The remedy that Webber suggests, that a person injured by a trustee's decision may bring a suit for breach of fiduciary duty, seems to me to be a problematic solution for both the fiduciary and the debtor. Webber, 148 N.C.App. at 162-63, 557 S.E.2d at 648. Foreclosure procedures are intended to be summary and expeditious. Webber's proposed solution unnecessarily lengthens the dispute and would be estopped by a clerk's approval of fees charged.
The prompt judicial review of attorneys' fees is routine in probate and special proceedings matters and is a procedure familiar to both clerks and the practicing bar. For example, the appellee in this case prepared and filed his petition containing sufficient information with which a clerk or judge could ascertain a "reasonable fee."

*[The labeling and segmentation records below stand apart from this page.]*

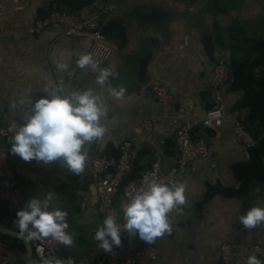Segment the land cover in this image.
Segmentation results:
<instances>
[{
  "label": "crops",
  "instance_id": "1",
  "mask_svg": "<svg viewBox=\"0 0 264 264\" xmlns=\"http://www.w3.org/2000/svg\"><path fill=\"white\" fill-rule=\"evenodd\" d=\"M88 9L113 7L103 21L110 37L118 33L114 23L125 30L123 38L104 36L109 57L91 65L76 64L80 54L90 53V39L66 37L63 29L49 28L37 34L29 32L33 23L45 16L54 0H0V128L27 115H18L24 104L40 96L67 95L92 88L101 97L106 113L101 123L106 131L102 140L85 143L88 158L85 167L73 174L59 161L43 164L25 162L9 152V161L17 173L24 204L29 198L55 195L49 207L65 210L73 244H61V253L71 255L76 264H93L96 257L107 255L93 239L103 218L98 213V196L89 177L88 161L107 155L113 162L119 157L123 141H131L138 150L153 149L154 162L169 170L177 162L174 144L178 131L188 128L197 138L207 140L212 148L210 159H201L188 168L179 183L185 186V202L168 213L171 231L146 243L139 238L135 245L151 244L159 249L158 258L148 264H221L219 247L232 244L244 251L252 243L264 247V222L246 228L239 216L253 205H264V183H257L244 205L243 200L216 195L201 211L197 203L207 186L218 182L239 186L233 165L246 162L248 153L232 134L231 121L242 109V91L223 89L227 123L206 128V114L216 107L214 92L208 85V73L219 55L232 58L249 56L260 59L257 49L264 42V0H91ZM87 8H83L85 10ZM212 39L210 47L206 40ZM255 72L264 73V60H258ZM63 64L62 69L58 65ZM77 66L70 84H58ZM110 68L105 85L96 84L97 71ZM153 85L164 86L172 101L167 114L151 93ZM123 88L117 97L110 89ZM15 103V108L11 105ZM30 114V113H29ZM180 117L175 123L172 119ZM151 124V132L146 123ZM153 162V163H154ZM116 201L120 211L127 201L122 193ZM246 206V208H245ZM4 209V208H3ZM6 223V213L4 210ZM264 261V257L262 259ZM16 264V263H15ZM236 264H243L238 262Z\"/></svg>",
  "mask_w": 264,
  "mask_h": 264
},
{
  "label": "built area",
  "instance_id": "2",
  "mask_svg": "<svg viewBox=\"0 0 264 264\" xmlns=\"http://www.w3.org/2000/svg\"><path fill=\"white\" fill-rule=\"evenodd\" d=\"M87 8V7H85ZM111 5L102 8L85 9L77 13L59 10L52 5L46 15L37 19L29 32L37 34L49 28H62L66 37L85 36L90 39V54L98 63L105 61L110 55V48L106 44L102 34L103 21L112 12ZM77 66L69 69L64 79L58 80V84H70L73 82L74 73ZM230 62L224 55H219L214 65L208 73V85L214 92L216 107L206 114L205 127H223L227 123L225 115V103L223 89L228 87L231 80ZM151 93L157 102L162 105L167 114L172 111V101L167 89L162 85H153ZM31 106L22 105L18 115L30 113ZM250 111L242 108L237 112L236 117L231 121L232 134L239 145L250 149L256 146L257 141L247 128V119ZM175 123L180 122V117L172 116ZM20 121L14 119L6 126L0 128V203L6 213V224L18 231L14 222L15 212L24 205L23 194L20 189L17 173L9 161L10 145L12 136ZM146 129L151 132V124L146 123ZM177 162L169 170H163L158 162H154L142 176L128 182L122 190L123 198L128 201L138 190L145 187L152 179H158L165 184L180 182L186 174L190 165L201 159H210L213 151L209 143L204 138L194 137L191 130L181 128L175 140ZM135 147L131 141H123L119 148V157L113 162L107 155L93 156L87 164L89 177L94 181L98 196V213L104 219L106 215L116 213V219L121 224L124 223L122 212L120 211L116 197L125 177L132 170V162L135 154ZM121 243L113 246L107 255L96 257L93 264H148L157 260L159 249L151 244H143L137 247L135 243L138 237L129 235L121 227ZM32 249V264H40L44 258H60L63 264H76V260L71 255L61 253V244L51 237L29 240ZM10 239L0 237V264H14L13 260L20 259L11 248ZM22 255V254H20ZM255 255L262 260L264 257V247L258 243H252L244 251H238L230 243H223L219 247V257L221 264H236L241 262L247 264V257Z\"/></svg>",
  "mask_w": 264,
  "mask_h": 264
},
{
  "label": "clouds",
  "instance_id": "3",
  "mask_svg": "<svg viewBox=\"0 0 264 264\" xmlns=\"http://www.w3.org/2000/svg\"><path fill=\"white\" fill-rule=\"evenodd\" d=\"M80 67L96 62L90 53L80 54L76 60ZM59 68L65 65H58ZM112 73L110 68H100L96 75V84L103 87ZM124 89H110L111 94L119 97ZM59 94H49L36 99L30 114L24 117L12 136L10 153L25 162L37 161L48 164L59 161L61 166L73 174L80 173L88 158L85 143L102 140L106 131L100 122L106 108L101 97L92 88L73 91L67 95L57 89ZM15 108V103L11 105ZM183 183L165 184L158 179L150 180L122 205L124 223L116 219V213L106 215L93 234L104 252L112 251L113 246L121 243V227L128 234L151 243L155 238L171 231L168 213L177 205L185 202ZM55 198L47 192L43 198L32 197L15 212L14 222L18 235L26 240L51 237L56 242L71 246L73 235L66 231L68 213L59 206L49 207ZM239 222L246 228H252L264 222V205H253L239 216ZM40 264H63L60 258H44ZM247 264H264L255 255L247 257Z\"/></svg>",
  "mask_w": 264,
  "mask_h": 264
},
{
  "label": "trees",
  "instance_id": "4",
  "mask_svg": "<svg viewBox=\"0 0 264 264\" xmlns=\"http://www.w3.org/2000/svg\"><path fill=\"white\" fill-rule=\"evenodd\" d=\"M91 3V0H54V5L57 9L72 13L81 11L83 8L90 6ZM112 25L118 28L116 35H113V37L108 36L107 28H102V34L114 40L122 39L125 30H121L114 23L108 24L110 27ZM206 44L210 47L212 39L208 38ZM257 49L260 59L253 62L249 56L231 59L230 67L232 75L228 84V89L231 92L242 91L244 93L240 107L247 108L250 111L247 119V128L254 136L257 144L253 148L246 149L248 153V160L246 162H238L233 165V174L239 186H226L220 182L214 185L209 184L202 200L197 203V211H201L204 205L209 203L216 195L243 200L245 205L253 187L257 183H264V73L258 75L255 72L256 66H259L258 60H264L263 41L257 43ZM193 136L196 137L195 135ZM174 148V144L167 145V150L172 151ZM153 155V149L149 146H144L135 151L132 170L123 180L118 194L122 193L123 187L128 182L139 179L143 173L151 168L154 162ZM0 237L4 240H11L10 248L14 252L19 254L24 253L23 244L20 240L1 234ZM16 264H22V261L18 259Z\"/></svg>",
  "mask_w": 264,
  "mask_h": 264
},
{
  "label": "water",
  "instance_id": "5",
  "mask_svg": "<svg viewBox=\"0 0 264 264\" xmlns=\"http://www.w3.org/2000/svg\"><path fill=\"white\" fill-rule=\"evenodd\" d=\"M4 218V209L0 203V234L20 240L23 244L24 253L22 255L18 253L16 254L20 256L22 264H32V249L29 240H26L23 236L18 235V231L12 229L3 221Z\"/></svg>",
  "mask_w": 264,
  "mask_h": 264
},
{
  "label": "rangeland",
  "instance_id": "6",
  "mask_svg": "<svg viewBox=\"0 0 264 264\" xmlns=\"http://www.w3.org/2000/svg\"><path fill=\"white\" fill-rule=\"evenodd\" d=\"M17 262V259L16 258H14V260H13V263L15 264Z\"/></svg>",
  "mask_w": 264,
  "mask_h": 264
}]
</instances>
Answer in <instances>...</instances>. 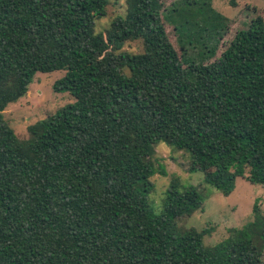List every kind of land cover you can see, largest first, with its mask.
I'll return each instance as SVG.
<instances>
[{
    "label": "trees",
    "instance_id": "obj_1",
    "mask_svg": "<svg viewBox=\"0 0 264 264\" xmlns=\"http://www.w3.org/2000/svg\"><path fill=\"white\" fill-rule=\"evenodd\" d=\"M125 1L95 32L108 0H0V264H264V210L207 246L206 229L177 224L202 208L195 185L173 177L158 212L148 197L152 175H165L159 142L187 151L223 195L239 176L264 185V14L209 62L228 20L208 2L222 32L189 60L194 26L181 36L173 24L179 52L163 18L194 12L167 18L162 0ZM137 39L141 52L121 50ZM59 69L54 89L75 101L18 138L4 109L36 72Z\"/></svg>",
    "mask_w": 264,
    "mask_h": 264
},
{
    "label": "rangeland",
    "instance_id": "obj_2",
    "mask_svg": "<svg viewBox=\"0 0 264 264\" xmlns=\"http://www.w3.org/2000/svg\"><path fill=\"white\" fill-rule=\"evenodd\" d=\"M205 2L209 3L212 10L222 14L228 20L227 30L219 42L215 55L208 60L210 62L219 57L237 30L257 15L264 14V0H162V14L167 18L173 17L175 9L179 10L183 7L195 13V18H186L183 24H181L183 19L178 15L176 22L168 19L169 23L163 18L169 38L172 44L178 47L179 52L178 38L173 24L176 23L178 29L180 28L181 36L188 35V27L194 26L191 28L198 44L183 43L189 60H199L198 53L201 54L200 50L204 48V44L210 46V42H216L217 30L220 29V33L222 32L221 24H217L218 20L213 19L206 5H203ZM126 6L125 0H108L105 15L95 19V32H104L115 17L125 14ZM182 25L187 29L182 28ZM121 50L139 53L142 51V42L140 39L127 41ZM64 73L63 69L36 72L28 84L27 92L4 109V120L18 138L26 139L29 135L27 129L29 125L53 114L59 107L75 101L69 92H58L54 89V82ZM154 148V158L157 160L155 166L158 164L163 167L165 175L157 171L150 178L154 188L148 197L153 210L155 212L161 210L165 191L173 177L177 178L182 185H195L204 197L202 208L190 216L178 218L177 224L182 228L206 229L208 233L203 237L205 245H215L227 238L232 228H242L251 222L254 218L253 206L263 212V184H253L245 177L239 176L235 179L233 191L229 195H223L204 182L203 173L191 169V155L187 151L176 149L165 142H159Z\"/></svg>",
    "mask_w": 264,
    "mask_h": 264
}]
</instances>
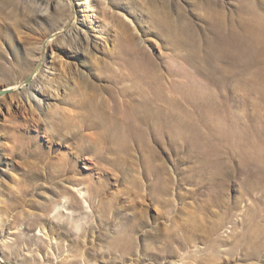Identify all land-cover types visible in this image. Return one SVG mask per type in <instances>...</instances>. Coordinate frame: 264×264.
Here are the masks:
<instances>
[{"label":"rangeland","instance_id":"rangeland-1","mask_svg":"<svg viewBox=\"0 0 264 264\" xmlns=\"http://www.w3.org/2000/svg\"><path fill=\"white\" fill-rule=\"evenodd\" d=\"M3 89L0 264H264V0H0Z\"/></svg>","mask_w":264,"mask_h":264},{"label":"bare ground","instance_id":"bare-ground-1","mask_svg":"<svg viewBox=\"0 0 264 264\" xmlns=\"http://www.w3.org/2000/svg\"><path fill=\"white\" fill-rule=\"evenodd\" d=\"M210 11L212 12L213 9H211ZM215 13L212 12V15L219 20V23L222 24V25H226L227 24V21L225 19V16H224L223 12H220V11L217 12V11H215ZM162 22H163V20H162ZM125 54H126V51H125ZM128 58H129V60H128ZM130 58H131L130 56H128V57L125 56V59L130 62V65L132 67L140 68L143 73H146L147 74V73H149L154 68V65L155 64L152 63V59L146 57L145 55L143 57H141V58H139V57L136 58V60H134V58H132V59H130ZM150 82H152L151 84H154V85L155 84H158V77L156 76L154 78V80L153 81H150ZM32 90L33 91H31V92L28 93L29 94L28 95V98L30 100L34 99V100H36L37 104L42 105L44 99H43V97H38V92L44 94L43 91H42V89L35 87V89H32ZM142 104H143V108L140 109V110H144V111H147L148 109L150 110V106H147L146 99H142ZM138 109H139V105H135L134 106V109H132V110L138 111ZM80 193L85 194V193H87V191H84L83 192L82 189H81L80 190Z\"/></svg>","mask_w":264,"mask_h":264},{"label":"water","instance_id":"water-1","mask_svg":"<svg viewBox=\"0 0 264 264\" xmlns=\"http://www.w3.org/2000/svg\"><path fill=\"white\" fill-rule=\"evenodd\" d=\"M8 91H9V89H3V90H1V91H0V96H1L2 94H4V93L8 92Z\"/></svg>","mask_w":264,"mask_h":264}]
</instances>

A trustee's commission fee is predetermined by the instrument or by statute. Permitting a trustee to set his own attorney's fees, however, when the fee is not established by the instruments is inherently a conflict of interest. For example, a trustee is prohibited from jointly representing himself and a noteholder under the North Carolina Rules of Professional Responsibility. See North Carolina Revised Rules of Professional Conduct, Rule 1.7 (2009). When a trustee self-deals with regard to fees he is charging a beneficiary, it would be difficult, if not impossible, for him to subsequently show he acted openly, honestly, and fairly taking no advantage of his beneficiary. On the other hand,
As neither our General Assembly nor our Supreme Court has resolved the conflict presented by Newcomb, Ferrell, and Webber, the real property practitioner will continue to have difficulty applying the law regarding this matter of significant public interest.
Our statutes and case law hold that trustees are fiduciaries. See N.C. Gen.Stat. § 32-61; Sloop, 27 N.C. App. 516, 219 S.E.2d 502. Clerks are allowed to use discretion in the audit procedures contained in N.C. Gen. Stat. § 45-21.33 and § 32-61 for review of "reasonable" attorneys' fees when the instruments do not provide a method of calculating those sums and when a trustee is also serving as his own attorney.